As expected, the ISPs are no longer receiving new allotments or allocations of public IPv4 addresses from the American Registry for Internet Numbers (ARIN). Some have managed to continue to provide new IPv4 addresses by reallocating some of the addresses they had been assigned in the past but perhaps had never passed on to customers. This buys them a little more time while they scramble to roll out and support IPv6 addresses.

Like, there's real scarcity of the resource. It doesn't require the scarcity to be artificially-induced.

My ISP used to let one get a /29 IPv4 block for residential users, though they stopped that years ago. Always have had a way to get publicly-facing IPv6 addresses, though.

End of the day, the real fix is to get the world on IPv6.

[–] [email protected] 1 points 1 year ago

IPv6.

Not even offered in my area 🤡

[–] [email protected] 1 points 1 year ago (1 children)

I don't know Canada laws but does it only apply if you make money off it (or intend to). Self hosting Jellyfin server is basically just delayed uploading.

[–] [email protected] 1 points 1 year ago (1 children)

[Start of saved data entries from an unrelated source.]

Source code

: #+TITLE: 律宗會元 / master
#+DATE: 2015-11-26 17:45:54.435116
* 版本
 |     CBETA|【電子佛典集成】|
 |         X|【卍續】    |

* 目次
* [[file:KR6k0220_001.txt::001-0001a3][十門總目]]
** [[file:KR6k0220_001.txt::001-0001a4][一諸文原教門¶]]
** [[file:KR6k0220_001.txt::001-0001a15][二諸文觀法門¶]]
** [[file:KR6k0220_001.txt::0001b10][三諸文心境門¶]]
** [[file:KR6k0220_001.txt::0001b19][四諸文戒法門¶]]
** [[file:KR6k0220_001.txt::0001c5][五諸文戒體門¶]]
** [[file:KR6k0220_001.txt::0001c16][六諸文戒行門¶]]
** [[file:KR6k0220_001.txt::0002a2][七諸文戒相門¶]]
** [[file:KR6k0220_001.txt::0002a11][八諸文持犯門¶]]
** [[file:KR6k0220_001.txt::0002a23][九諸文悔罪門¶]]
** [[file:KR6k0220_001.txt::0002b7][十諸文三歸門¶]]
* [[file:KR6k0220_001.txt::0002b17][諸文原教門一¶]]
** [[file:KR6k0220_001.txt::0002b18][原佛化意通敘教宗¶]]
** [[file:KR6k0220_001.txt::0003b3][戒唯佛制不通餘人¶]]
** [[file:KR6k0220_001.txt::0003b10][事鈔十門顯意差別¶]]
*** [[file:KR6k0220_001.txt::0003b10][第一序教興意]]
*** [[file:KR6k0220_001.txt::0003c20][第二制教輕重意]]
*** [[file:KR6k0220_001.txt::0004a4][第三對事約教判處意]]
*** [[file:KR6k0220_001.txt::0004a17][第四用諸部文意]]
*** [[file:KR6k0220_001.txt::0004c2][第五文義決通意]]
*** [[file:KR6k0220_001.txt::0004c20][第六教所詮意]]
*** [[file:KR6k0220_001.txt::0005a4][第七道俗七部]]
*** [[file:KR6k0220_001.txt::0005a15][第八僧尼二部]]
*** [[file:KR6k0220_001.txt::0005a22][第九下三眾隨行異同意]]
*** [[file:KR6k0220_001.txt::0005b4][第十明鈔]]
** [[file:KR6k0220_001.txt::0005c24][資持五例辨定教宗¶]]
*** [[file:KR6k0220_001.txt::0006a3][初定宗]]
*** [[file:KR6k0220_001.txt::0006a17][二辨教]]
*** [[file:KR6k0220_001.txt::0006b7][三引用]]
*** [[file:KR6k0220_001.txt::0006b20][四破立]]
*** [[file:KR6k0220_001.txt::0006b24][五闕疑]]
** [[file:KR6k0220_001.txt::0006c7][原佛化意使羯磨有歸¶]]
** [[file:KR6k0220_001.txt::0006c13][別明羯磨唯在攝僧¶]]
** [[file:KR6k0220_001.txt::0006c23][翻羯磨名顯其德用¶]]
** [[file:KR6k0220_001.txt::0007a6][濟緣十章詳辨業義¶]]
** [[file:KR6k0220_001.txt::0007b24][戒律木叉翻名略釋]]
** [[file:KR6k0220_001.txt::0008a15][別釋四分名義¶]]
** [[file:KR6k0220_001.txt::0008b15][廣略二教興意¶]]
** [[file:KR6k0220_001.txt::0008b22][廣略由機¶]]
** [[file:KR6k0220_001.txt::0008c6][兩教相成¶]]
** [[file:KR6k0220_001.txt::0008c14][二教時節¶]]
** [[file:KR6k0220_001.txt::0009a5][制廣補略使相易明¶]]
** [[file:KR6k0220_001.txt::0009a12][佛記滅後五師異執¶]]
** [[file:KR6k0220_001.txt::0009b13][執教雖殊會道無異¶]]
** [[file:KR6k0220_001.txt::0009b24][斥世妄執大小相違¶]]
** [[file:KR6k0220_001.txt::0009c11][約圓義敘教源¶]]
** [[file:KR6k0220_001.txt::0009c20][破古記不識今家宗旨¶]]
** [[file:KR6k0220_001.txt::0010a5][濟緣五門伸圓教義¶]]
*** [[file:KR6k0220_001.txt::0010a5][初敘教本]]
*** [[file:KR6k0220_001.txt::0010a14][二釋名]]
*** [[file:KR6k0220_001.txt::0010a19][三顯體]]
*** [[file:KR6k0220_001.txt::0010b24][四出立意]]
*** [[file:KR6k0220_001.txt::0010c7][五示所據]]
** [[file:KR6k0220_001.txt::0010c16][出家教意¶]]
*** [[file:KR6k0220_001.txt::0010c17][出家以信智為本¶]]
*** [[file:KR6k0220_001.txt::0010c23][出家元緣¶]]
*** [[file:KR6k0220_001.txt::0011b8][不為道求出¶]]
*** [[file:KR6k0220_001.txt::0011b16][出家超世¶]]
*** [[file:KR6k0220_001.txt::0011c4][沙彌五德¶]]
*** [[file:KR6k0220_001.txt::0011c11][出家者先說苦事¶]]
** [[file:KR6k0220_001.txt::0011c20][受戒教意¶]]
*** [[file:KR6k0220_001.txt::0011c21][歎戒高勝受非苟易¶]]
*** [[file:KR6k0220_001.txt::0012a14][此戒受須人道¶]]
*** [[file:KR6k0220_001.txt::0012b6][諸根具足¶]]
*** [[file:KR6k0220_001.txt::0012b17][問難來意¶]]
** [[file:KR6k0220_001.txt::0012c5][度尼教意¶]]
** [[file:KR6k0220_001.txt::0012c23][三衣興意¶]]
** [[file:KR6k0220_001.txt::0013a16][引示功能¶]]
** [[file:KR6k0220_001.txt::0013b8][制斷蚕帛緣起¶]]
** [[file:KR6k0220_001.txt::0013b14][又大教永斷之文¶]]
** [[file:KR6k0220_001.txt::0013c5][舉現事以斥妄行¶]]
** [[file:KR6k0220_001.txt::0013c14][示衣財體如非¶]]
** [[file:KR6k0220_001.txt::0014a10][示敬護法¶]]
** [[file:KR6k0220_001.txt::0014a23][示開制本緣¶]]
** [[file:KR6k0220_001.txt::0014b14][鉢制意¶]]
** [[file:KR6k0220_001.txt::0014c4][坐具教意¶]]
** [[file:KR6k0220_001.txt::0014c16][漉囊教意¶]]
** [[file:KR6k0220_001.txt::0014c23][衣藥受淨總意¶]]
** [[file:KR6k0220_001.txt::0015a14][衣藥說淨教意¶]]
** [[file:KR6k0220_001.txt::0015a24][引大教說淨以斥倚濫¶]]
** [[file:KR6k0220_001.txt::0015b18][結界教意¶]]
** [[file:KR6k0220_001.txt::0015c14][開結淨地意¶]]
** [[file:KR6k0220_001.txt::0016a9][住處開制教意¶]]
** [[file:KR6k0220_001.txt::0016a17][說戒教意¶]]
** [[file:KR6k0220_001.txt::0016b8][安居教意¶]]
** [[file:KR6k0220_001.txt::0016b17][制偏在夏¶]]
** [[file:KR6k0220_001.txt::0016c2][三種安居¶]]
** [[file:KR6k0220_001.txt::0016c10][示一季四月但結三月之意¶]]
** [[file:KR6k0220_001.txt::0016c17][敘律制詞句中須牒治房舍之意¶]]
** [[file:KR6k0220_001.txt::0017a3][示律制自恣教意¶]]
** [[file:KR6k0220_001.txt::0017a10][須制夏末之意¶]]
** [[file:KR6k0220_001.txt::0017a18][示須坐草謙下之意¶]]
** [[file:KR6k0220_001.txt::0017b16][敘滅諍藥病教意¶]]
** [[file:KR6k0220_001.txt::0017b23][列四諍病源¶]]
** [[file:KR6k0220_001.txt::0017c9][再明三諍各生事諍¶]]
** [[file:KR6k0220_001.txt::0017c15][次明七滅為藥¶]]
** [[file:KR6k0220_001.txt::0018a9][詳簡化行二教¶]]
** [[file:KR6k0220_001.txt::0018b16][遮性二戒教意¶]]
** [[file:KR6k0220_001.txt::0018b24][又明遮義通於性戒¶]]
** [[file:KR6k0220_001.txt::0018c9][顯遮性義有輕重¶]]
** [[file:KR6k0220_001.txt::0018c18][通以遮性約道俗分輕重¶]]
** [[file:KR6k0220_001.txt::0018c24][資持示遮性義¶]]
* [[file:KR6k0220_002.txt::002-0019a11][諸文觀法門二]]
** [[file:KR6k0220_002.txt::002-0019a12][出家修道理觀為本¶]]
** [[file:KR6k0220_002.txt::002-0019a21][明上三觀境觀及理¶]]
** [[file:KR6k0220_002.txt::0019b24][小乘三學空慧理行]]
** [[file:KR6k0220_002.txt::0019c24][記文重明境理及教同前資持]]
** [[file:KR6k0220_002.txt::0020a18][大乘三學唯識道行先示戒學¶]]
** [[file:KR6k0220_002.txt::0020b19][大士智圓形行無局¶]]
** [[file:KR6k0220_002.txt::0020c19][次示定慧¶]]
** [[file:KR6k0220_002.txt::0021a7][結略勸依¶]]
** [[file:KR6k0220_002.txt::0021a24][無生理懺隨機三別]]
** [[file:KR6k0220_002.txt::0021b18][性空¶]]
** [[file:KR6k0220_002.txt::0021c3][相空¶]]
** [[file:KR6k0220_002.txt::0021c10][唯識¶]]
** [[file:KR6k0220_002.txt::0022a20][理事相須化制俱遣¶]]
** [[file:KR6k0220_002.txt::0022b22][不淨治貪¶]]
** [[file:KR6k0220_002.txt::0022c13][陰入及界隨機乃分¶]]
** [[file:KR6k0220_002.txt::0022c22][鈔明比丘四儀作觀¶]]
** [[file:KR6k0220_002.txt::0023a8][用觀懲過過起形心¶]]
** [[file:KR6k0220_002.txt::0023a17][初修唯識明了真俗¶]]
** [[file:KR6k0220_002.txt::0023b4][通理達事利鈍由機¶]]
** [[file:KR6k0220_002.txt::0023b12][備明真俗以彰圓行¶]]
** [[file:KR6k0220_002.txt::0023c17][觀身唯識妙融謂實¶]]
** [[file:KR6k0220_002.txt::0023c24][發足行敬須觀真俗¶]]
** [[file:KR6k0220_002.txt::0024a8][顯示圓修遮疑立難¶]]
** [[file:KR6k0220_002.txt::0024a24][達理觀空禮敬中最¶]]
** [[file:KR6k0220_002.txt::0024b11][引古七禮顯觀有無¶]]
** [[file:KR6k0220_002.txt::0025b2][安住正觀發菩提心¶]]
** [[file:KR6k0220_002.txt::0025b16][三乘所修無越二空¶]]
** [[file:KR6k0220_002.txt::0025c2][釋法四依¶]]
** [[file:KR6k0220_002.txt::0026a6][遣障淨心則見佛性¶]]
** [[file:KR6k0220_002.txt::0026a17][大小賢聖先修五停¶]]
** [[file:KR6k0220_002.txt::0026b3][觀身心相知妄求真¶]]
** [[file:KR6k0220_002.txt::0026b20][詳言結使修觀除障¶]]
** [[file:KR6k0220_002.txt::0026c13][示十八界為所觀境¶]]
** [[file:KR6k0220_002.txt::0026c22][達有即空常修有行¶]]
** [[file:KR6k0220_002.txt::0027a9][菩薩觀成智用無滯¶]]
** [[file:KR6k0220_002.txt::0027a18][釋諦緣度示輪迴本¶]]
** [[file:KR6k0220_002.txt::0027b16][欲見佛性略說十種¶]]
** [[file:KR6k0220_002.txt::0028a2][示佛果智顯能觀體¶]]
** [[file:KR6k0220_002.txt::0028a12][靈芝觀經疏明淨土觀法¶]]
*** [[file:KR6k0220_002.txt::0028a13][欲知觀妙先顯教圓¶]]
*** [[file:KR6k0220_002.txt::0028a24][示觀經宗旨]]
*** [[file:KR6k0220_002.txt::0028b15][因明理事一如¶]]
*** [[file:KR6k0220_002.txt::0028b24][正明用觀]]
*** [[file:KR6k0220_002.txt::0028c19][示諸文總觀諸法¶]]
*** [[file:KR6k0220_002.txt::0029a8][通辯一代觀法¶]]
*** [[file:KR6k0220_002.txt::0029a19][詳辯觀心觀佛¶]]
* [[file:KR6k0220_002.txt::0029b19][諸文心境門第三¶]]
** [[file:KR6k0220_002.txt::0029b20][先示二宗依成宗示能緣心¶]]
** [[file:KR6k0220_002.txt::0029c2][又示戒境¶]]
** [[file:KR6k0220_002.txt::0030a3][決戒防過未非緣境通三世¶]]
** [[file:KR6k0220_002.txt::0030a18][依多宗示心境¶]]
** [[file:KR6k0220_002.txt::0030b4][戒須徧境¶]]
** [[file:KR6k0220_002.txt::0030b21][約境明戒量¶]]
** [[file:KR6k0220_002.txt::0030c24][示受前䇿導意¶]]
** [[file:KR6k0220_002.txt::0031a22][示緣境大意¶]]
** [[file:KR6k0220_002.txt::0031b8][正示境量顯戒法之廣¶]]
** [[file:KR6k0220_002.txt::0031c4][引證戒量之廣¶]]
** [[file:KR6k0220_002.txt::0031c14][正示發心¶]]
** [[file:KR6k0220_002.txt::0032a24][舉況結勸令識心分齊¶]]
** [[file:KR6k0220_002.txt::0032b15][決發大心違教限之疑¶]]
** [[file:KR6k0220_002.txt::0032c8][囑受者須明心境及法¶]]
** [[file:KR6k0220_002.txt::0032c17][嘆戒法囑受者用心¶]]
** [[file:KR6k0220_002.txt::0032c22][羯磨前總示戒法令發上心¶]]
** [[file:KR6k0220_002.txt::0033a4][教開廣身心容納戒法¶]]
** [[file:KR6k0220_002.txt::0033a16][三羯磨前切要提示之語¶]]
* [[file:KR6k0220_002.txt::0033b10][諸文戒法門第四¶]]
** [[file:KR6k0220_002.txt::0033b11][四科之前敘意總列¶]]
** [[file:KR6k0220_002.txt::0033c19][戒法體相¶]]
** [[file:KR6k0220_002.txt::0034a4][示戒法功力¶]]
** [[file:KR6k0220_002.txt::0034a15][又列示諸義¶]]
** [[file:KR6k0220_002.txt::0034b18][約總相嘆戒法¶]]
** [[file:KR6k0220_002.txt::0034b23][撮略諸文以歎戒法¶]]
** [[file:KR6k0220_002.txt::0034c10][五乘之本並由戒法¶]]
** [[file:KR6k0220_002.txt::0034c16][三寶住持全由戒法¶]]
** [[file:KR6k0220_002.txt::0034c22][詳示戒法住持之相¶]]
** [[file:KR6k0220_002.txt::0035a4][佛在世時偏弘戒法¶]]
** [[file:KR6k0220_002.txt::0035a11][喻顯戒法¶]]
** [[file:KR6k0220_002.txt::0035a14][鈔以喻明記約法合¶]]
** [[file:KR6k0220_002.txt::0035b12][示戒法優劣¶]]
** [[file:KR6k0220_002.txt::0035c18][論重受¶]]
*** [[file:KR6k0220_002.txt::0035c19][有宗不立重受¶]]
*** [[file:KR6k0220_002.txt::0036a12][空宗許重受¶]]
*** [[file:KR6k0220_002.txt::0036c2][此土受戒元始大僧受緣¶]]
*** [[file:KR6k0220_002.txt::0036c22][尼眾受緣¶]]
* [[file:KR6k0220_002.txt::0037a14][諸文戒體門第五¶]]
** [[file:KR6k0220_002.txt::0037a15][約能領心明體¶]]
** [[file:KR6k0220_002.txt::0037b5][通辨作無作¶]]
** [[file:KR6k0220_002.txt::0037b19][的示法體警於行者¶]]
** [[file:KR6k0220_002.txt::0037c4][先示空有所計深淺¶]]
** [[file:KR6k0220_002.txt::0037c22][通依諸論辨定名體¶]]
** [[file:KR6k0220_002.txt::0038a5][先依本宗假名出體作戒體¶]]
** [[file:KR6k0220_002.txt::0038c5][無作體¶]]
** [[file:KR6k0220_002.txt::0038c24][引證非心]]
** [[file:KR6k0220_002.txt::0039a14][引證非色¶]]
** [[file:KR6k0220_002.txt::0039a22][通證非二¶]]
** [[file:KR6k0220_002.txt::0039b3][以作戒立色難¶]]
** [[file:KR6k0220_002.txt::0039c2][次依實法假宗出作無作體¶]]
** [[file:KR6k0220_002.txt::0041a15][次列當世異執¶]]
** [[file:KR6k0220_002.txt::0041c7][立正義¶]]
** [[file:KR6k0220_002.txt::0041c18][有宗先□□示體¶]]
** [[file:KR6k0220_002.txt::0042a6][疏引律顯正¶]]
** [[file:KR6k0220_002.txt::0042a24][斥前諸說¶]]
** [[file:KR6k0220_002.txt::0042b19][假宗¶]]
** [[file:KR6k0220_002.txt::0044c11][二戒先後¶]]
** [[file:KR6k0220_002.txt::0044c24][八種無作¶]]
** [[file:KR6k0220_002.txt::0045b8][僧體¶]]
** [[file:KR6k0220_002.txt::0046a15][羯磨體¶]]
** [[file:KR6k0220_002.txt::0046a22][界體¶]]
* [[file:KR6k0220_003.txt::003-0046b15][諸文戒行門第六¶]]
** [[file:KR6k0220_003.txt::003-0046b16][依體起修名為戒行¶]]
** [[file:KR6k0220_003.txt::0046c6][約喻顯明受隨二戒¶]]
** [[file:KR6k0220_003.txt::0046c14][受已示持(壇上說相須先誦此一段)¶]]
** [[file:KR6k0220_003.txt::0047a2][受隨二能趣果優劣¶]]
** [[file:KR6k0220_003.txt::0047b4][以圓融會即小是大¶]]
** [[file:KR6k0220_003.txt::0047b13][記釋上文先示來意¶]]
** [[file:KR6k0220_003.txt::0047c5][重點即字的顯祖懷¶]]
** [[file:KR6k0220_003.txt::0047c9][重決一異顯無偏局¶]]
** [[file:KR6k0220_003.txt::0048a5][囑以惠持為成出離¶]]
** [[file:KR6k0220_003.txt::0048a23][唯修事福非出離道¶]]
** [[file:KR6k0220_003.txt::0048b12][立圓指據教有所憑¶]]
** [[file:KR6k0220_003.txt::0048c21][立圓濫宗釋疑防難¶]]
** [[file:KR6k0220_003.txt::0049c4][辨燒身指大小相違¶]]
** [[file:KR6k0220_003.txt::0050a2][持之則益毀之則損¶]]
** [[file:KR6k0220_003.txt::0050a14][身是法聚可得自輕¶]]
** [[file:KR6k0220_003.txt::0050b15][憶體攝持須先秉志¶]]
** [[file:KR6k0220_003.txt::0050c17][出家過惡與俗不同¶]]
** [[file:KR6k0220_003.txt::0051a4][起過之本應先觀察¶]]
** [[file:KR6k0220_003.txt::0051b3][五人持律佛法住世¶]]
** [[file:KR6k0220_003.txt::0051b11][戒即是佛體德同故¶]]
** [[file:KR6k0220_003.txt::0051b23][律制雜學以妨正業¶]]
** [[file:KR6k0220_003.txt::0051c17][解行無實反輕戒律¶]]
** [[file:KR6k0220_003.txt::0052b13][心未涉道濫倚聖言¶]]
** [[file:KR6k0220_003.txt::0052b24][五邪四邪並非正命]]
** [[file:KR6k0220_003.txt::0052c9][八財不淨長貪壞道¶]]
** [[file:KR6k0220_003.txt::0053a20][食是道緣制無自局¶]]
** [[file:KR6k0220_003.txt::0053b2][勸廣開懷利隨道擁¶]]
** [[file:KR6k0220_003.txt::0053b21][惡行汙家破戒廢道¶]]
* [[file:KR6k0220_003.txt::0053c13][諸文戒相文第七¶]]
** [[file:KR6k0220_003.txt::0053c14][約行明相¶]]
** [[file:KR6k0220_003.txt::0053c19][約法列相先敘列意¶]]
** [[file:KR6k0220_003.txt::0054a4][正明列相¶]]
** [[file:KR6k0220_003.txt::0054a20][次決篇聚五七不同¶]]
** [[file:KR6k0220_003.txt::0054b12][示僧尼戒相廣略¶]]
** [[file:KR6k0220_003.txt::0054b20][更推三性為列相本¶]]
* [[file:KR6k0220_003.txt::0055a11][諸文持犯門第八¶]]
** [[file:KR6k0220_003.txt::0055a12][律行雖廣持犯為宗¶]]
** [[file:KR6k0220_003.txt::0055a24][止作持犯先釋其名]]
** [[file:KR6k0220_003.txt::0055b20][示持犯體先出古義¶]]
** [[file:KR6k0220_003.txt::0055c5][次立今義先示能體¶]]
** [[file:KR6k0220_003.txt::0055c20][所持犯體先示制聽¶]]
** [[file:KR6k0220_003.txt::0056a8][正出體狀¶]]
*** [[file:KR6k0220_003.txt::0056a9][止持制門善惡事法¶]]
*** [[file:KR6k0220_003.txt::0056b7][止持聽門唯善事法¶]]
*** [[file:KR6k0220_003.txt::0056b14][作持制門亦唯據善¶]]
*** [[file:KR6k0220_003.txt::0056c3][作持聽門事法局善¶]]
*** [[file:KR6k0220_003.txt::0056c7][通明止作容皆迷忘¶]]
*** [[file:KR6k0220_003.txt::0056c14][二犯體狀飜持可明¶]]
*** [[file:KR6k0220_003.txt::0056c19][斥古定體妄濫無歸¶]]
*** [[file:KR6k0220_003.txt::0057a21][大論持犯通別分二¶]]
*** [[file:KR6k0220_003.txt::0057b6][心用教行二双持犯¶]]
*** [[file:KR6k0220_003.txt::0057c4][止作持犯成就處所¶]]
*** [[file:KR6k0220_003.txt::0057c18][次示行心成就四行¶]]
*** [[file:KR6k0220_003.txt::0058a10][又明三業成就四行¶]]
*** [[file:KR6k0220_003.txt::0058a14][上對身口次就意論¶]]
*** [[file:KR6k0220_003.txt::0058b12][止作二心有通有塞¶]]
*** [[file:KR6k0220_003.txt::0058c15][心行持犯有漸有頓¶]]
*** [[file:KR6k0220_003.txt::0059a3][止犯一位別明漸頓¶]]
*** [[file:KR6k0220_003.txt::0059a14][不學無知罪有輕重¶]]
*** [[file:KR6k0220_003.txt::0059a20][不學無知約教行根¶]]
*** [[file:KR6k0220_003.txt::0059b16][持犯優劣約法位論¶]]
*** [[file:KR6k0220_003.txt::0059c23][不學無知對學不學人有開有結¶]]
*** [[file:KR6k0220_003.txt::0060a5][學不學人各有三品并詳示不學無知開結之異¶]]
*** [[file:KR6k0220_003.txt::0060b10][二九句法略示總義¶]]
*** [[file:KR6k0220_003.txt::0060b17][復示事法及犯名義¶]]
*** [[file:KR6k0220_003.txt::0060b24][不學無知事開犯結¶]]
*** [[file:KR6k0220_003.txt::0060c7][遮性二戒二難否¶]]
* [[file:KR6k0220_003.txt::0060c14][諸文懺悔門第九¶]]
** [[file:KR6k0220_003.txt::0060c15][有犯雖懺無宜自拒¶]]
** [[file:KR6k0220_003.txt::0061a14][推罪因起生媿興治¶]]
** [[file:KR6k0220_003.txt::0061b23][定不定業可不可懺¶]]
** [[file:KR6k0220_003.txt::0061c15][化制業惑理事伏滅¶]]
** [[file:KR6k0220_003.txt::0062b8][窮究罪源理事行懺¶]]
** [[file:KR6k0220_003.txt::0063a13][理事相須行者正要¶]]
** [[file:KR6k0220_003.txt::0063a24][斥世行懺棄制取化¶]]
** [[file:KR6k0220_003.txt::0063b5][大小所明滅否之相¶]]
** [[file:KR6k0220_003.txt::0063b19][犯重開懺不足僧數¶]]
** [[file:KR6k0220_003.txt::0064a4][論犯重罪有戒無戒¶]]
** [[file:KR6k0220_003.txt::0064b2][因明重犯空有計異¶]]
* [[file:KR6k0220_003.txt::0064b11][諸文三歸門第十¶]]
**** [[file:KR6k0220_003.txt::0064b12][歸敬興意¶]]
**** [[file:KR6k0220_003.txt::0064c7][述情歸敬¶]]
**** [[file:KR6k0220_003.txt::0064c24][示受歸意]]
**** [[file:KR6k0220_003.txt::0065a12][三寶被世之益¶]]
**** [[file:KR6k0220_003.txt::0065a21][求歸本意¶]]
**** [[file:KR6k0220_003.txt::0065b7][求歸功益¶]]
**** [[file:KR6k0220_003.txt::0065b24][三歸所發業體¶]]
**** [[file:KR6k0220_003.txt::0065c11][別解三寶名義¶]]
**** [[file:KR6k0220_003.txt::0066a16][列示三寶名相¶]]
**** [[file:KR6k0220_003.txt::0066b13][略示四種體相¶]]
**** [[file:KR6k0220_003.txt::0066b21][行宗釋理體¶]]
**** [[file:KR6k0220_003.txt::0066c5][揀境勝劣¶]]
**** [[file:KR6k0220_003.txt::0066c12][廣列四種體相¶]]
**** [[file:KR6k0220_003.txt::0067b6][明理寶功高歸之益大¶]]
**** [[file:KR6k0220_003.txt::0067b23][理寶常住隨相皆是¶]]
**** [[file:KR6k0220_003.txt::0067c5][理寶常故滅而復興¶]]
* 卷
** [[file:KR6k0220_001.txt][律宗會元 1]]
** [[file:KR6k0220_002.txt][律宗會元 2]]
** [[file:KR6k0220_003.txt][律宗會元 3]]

Afaik it's at the ISP's digression. Up until I switched, Bell would block ports 21, 22, 53, 80 and 443.

[–] [email protected] 2 points 1 year ago (1 children)

That's pretty nice compromise. 80 and 443 are the ones mainly used commercially

[–] [email protected] 1 points 1 year ago (1 children)

It's kinda shitty of them to block the ports that makes up +30 years of what the internet IS. Bell/Rogers want your internet connection to be unidirectional, when you host your own content you don't consume theirs.

[–] [email protected] 1 points 1 year ago

Yeah, not arguing that, it doesn't cost them extra to allow those. Still, you can use 8080, 8989, 5000, 7878 etc, for plex, Jellyfin, nextcloud and so on.

You can even workaround it by using cloudflare functions that forward requests to your specific port, DNS it to cloudflare and run a commercial webapp out of your garage anyway.*

*Except if you want to honor whatever ToS they had you agree to.